What is expected
Turn every line of text in the data below into a numbered list, one item per line, skipping any blank lines. Leave out the pictures.
----
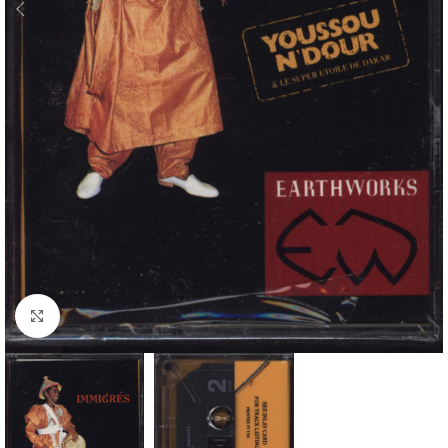
Click to enlarge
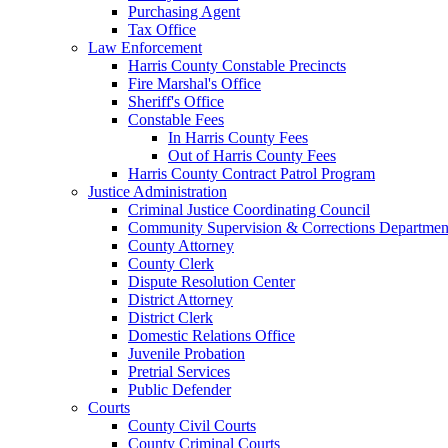
Purchasing Agent
Tax Office
Law Enforcement
Harris County Constable Precincts
Fire Marshal's Office
Sheriff's Office
Constable Fees
In Harris County Fees
Out of Harris County Fees
Harris County Contract Patrol Program
Justice Administration
Criminal Justice Coordinating Council
Community Supervision & Corrections Departmen
County Attorney
County Clerk
Dispute Resolution Center
District Attorney
District Clerk
Domestic Relations Office
Juvenile Probation
Pretrial Services
Public Defender
Courts
County Civil Courts
County Criminal Courts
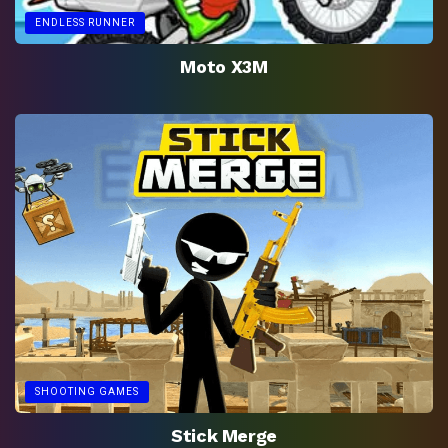
ENDLESS RUNNER
Moto X3M
SHOOTING GAMES
Stick Merge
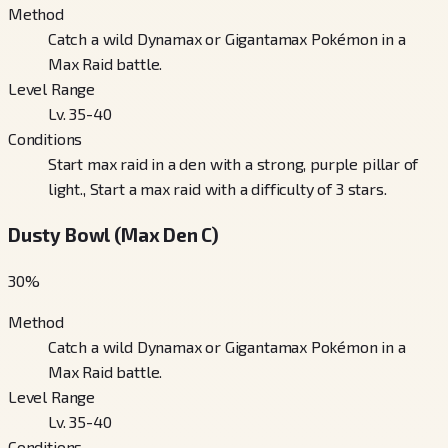
Method
Catch a wild Dynamax or Gigantamax Pokémon in a
Max Raid battle.
Level Range
Lv. 35-40
Conditions
Start max raid in a den with a strong, purple pillar of
light., Start a max raid with a difficulty of 3 stars.
Dusty Bowl (Max Den C)
30
%
Method
Catch a wild Dynamax or Gigantamax Pokémon in a
Max Raid battle.
Level Range
Lv. 35-40
Conditions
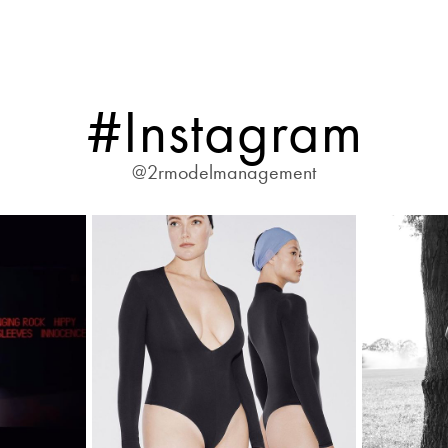
#Instagram
@2rmodelmanagement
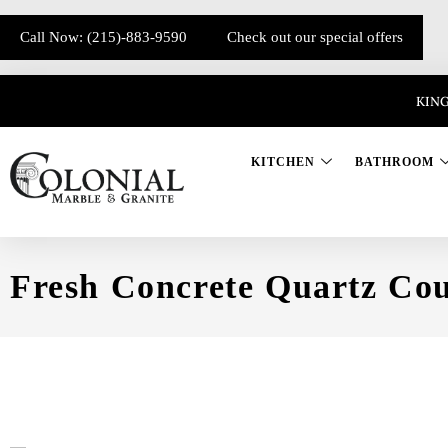
Call Now: (215)-883-9590
Check out our special offers
KING
KITCHEN
BATHROOM
Fresh Concrete Quartz Cou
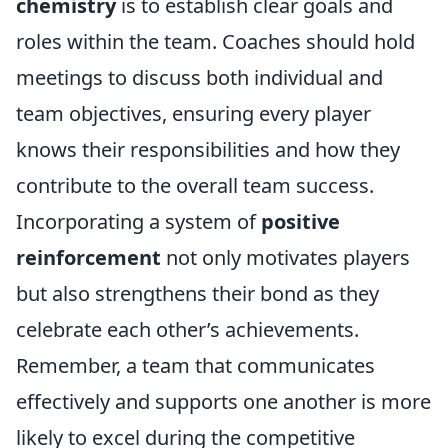
chemistry
is to establish clear goals and
roles within the team. Coaches should hold
meetings to discuss both individual and
team objectives, ensuring every player
knows their responsibilities and how they
contribute to the overall team success.
Incorporating a system of
positive
reinforcement
not only motivates players
but also strengthens their bond as they
celebrate each other’s achievements.
Remember, a team that communicates
effectively and supports one another is more
likely to excel during the competitive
----
Solution
1. Click to enlarge
2. Purchasing Agent
3. Tax Office
4. Law Enforcement
5. Harris County Constable Precincts
6. Fire Marshal's Office
7. Sheriff's Office
8. Constable Fees
9. In Harris County Fees
10. Out of Harris County Fees
11. Harris County Contract Patrol Program
12. Justice Administration
13. Criminal Justice Coordinating Council
14. Community Supervision & Corrections Departmen
15. County Attorney
16. County Clerk
17. Dispute Resolution Center
18. District Attorney
19. District Clerk
20. Domestic Relations Office
21. Juvenile Probation
22. Pretrial Services
23. Public Defender
24. Courts
25. County Civil Courts
26. County Criminal Courts
27. ENDLESS RUNNER
28. Moto X3M
29. SHOOTING GAMES
30. Stick Merge
31. Method
32. Catch a wild Dynamax or Gigantamax Pokémon in a
33. Max Raid battle.
34. Level Range
35. Lv. 35-40
36. Conditions
37. Start max raid in a den with a strong, purple pillar of
38. light., Start a max raid with a difficulty of 3 stars.
39. Dusty Bowl (Max Den C)
40. 30
41. %
42. Method
43. Catch a wild Dynamax or Gigantamax Pokémon in a
44. Max Raid battle.
45. Level Range
46. Lv. 35-40
47. Conditions
48. #Instagram
49. @2rmodelmanagement
50. Call Now: (215)-883-9590
51. Check out our special offers
52. KING
53. KITCHEN
54. BATHROOM
55. Fresh Concrete Quartz Cou
56. chemistry
57. is to establish clear goals and
58. roles within the team. Coaches should hold
59. meetings to discuss both individual and
60. team objectives, ensuring every player
61. knows their responsibilities and how they
62. contribute to the overall team success.
63. Incorporating a system of
64. positive
65. reinforcement
66. not only motivates players
67. but also strengthens their bond as they
68. celebrate each other’s achievements.
69. Remember, a team that communicates
70. effectively and supports one another is more
71. likely to excel during the competitive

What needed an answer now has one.